The song peaked at number 100 on Swiss Singles Chart in 2008. The song is certified 2× Platinum by the Recording Industry Association of America. In March 2023, Rolling Stone ranked "Fade to Black" at number 35 on their "100 Greatest Heavy Metal Songs of All Time" list.

== Background and composition ==
In an interview on the set of the production MTV Icon: Metallica in 2003, drummer Lars Ulrich recalls how he and vocalist/rhythm guitarist James Hetfield were "obsessed with death" at the time the album and song were produced. Hetfield later admitted that a break-in to their gear truck resulting in the loss of his favorite Marshall amplifier also contributed to the mood of the song.

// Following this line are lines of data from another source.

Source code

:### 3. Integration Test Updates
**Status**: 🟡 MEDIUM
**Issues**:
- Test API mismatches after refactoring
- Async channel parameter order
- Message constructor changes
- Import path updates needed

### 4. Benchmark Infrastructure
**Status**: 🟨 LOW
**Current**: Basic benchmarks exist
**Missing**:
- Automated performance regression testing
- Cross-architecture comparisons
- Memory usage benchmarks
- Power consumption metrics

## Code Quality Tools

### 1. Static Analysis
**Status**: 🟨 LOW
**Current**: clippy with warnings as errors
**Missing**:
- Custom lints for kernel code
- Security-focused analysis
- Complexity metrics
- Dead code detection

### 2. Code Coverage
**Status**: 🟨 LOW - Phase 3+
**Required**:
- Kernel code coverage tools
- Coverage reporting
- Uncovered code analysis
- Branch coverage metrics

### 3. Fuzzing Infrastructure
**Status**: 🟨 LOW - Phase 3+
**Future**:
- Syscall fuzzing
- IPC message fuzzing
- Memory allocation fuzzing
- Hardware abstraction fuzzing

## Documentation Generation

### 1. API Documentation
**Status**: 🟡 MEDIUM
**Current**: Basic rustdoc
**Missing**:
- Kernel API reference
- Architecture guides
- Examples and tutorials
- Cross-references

The song's lyrics address suicidal feelings. It begins with an acoustic guitar introduction and becomes progressively heavier as the song goes on, similar to their future songs, "Welcome Home (Sanitarium)", "One", and "The Day That Never Comes". James Hetfield commented on the song in a 1991 interview with Guitar World:

That song was a big step for us. It was pretty much our first ballad, so we knew it would freak people out... Recording that song, I learned how frustrating acoustic guitar can be. You could hear every squeak, so I had to be careful. I wrote the song at a friend's house in New Jersey. I was pretty depressed at the time because our gear had just been stolen, and we had been thrown out of our manager's house for breaking shit and drinking his liquor cabinet dry. It's a suicide song, and we got a lot of flak for it, as if kids were killing themselves because of the song. But we also got hundreds of letters from kids telling us how they related to the song and that it made them feel better.
"Fade to Black" was released as a promotional single in 1984, through a phosphorescent green LP record.

== Track listing ==

Promotional vinyl 12"
| No. | Title | Length |
|---|---|---|
| 1. | "Fade to Black" (Vocal/LP Version) | 6:57 |

== Personnel ==
Credits adapted from Ride The Lightning liner notes
- James Hetfield – rhythm guitar, acoustic guitar, vocals
- Lars Ulrich – drums
- Kirk Hammett – lead guitar
- Cliff Burton – bass

== Charts ==

| Chart (2026) | Peak position |
|---|---|
| Greece International (IFPI) | 65 |

== Certifications ==

| Region | Certification | Certified units/sales |
| Australia (ARIA) | Platinum | 70,000^{‡} |
| United Kingdom (BPI) | Silver | 200,000^{‡} |
| United States (RIAA) | 2× Platinum | 2,000,000^{‡} |
Streaming
| Greece (IFPI Greece) | Gold | 1,000,000^{†} |
^{‡} Sales+streaming figures based on certification alone. ^{†} Streaming-only figures based on certification alone.